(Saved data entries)
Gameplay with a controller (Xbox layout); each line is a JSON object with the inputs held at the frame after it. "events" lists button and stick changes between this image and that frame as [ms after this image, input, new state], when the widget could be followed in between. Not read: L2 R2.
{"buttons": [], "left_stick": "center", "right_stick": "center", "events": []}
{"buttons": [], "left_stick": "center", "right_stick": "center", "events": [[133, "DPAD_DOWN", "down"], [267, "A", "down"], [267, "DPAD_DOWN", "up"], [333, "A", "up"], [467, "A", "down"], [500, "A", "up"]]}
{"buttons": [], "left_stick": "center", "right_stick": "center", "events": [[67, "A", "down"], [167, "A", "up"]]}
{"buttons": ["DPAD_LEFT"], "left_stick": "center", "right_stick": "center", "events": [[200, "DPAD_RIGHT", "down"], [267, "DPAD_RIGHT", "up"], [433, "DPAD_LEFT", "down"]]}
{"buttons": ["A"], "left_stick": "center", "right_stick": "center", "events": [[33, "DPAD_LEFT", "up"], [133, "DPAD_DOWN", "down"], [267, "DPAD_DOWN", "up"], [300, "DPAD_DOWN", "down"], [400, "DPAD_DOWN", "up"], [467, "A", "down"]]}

→ **What to work on**: Go through the records and copy all of them exactly.

→ **Answer to this exercise**:
Gameplay with a controller (Xbox layout); each line is a JSON object with the inputs held at the frame after it. "events" lists button and stick changes between this image and that frame as [ms after this image, input, new state], when the widget could be followed in between. Not read: L2 R2.
{"buttons": [], "left_stick": "center", "right_stick": "center", "events": []}
{"buttons": [], "left_stick": "center", "right_stick": "center", "events": [[133, "DPAD_DOWN", "down"], [267, "A", "down"], [267, "DPAD_DOWN", "up"], [333, "A", "up"], [467, "A", "down"], [500, "A", "up"]]}
{"buttons": [], "left_stick": "center", "right_stick": "center", "events": [[67, "A", "down"], [167, "A", "up"]]}
{"buttons": ["DPAD_LEFT"], "left_stick": "center", "right_stick": "center", "events": [[200, "DPAD_RIGHT", "down"], [267, "DPAD_RIGHT", "up"], [433, "DPAD_LEFT", "down"]]}
{"buttons": ["A"], "left_stick": "center", "right_stick": "center", "events": [[33, "DPAD_LEFT", "up"], [133, "DPAD_DOWN", "down"], [267, "DPAD_DOWN", "up"], [300, "DPAD_DOWN", "down"], [400, "DPAD_DOWN", "up"], [467, "A", "down"]]}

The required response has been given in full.